**Excerpt to read**
*** Begin section ***

# first run in the jet



## JoshKeller (May 25, 2014)

1986 fisher marsh hawk 2v 1648, 1994 johnson 50/35 jet. 2 people (450 lbs approx), fishing gear, two batteries, bow mount trolling motor, 5 gallon of gas. 

jumps on plane with passenger sitting in front, runs approx 22 mph. A bit slower with passenger at the back, but certainly acceptable, but runs on plane down to 14 mph, top speed of 23 - 24 (gps was bouncing between). 

the bottom of the boat is heavily dented, but doesnt leak. im thinking this is costing me a few mph. no spray from the jet, ran great in small waves, and turns on a dime due too the hard chines welded on over the two outer most chines. does this all seem about right?

we had no problem running in 8 inches of water on plane, but since the water is up, i couldnt find anything shallower to test.


----------



## PATRIOT (May 25, 2014)

Thanks for the test results . . . I'm only replying because the 22mph caught my eye as my 87 Lowe Superior 14V was clocked at that very speed (22mph) over a measured distance with just me and 6 gallons of fuel on a Nissan NS15B 2-stroke. Always wondered how much more HP I would have to have to haul 2-3 times the load.


----------



## JoshKeller (May 26, 2014)

I have a 1648 alumacraft with 35 prop that's heavily decked out, two batteries, 24 v trolling motor that does 33-34 mph but is no where near as practical as the jet in the water I fish


----------



## dhoganjr (May 26, 2014)

Sounds about right.

*** End section ***

**Problem to work on**
In the thread about the jet boat's first run, how would this sentence read in Spanish: "Always wondered how much more HP I would have to have to haul 2-3 times the load."?

**Material supplied**
*** Begin section ***

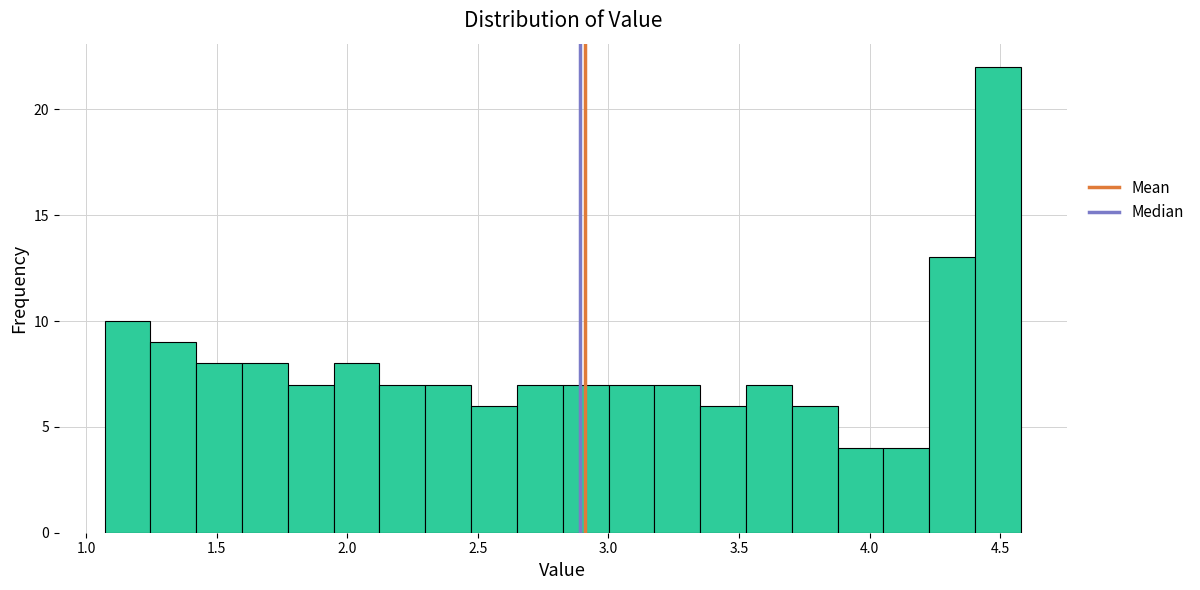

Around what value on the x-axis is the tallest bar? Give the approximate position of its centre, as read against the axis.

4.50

*** End section ***
*** Begin section ***

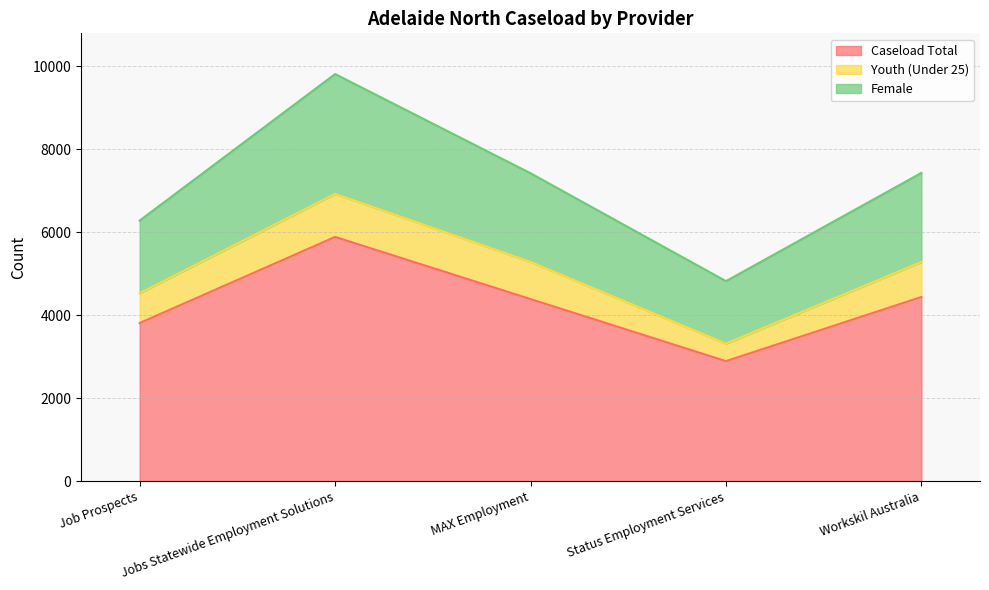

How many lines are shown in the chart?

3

*** End section ***

**Solution for this task**
Siempre me pregunté cuántos HP más tendría que tener para transportar 2-3 veces la carga.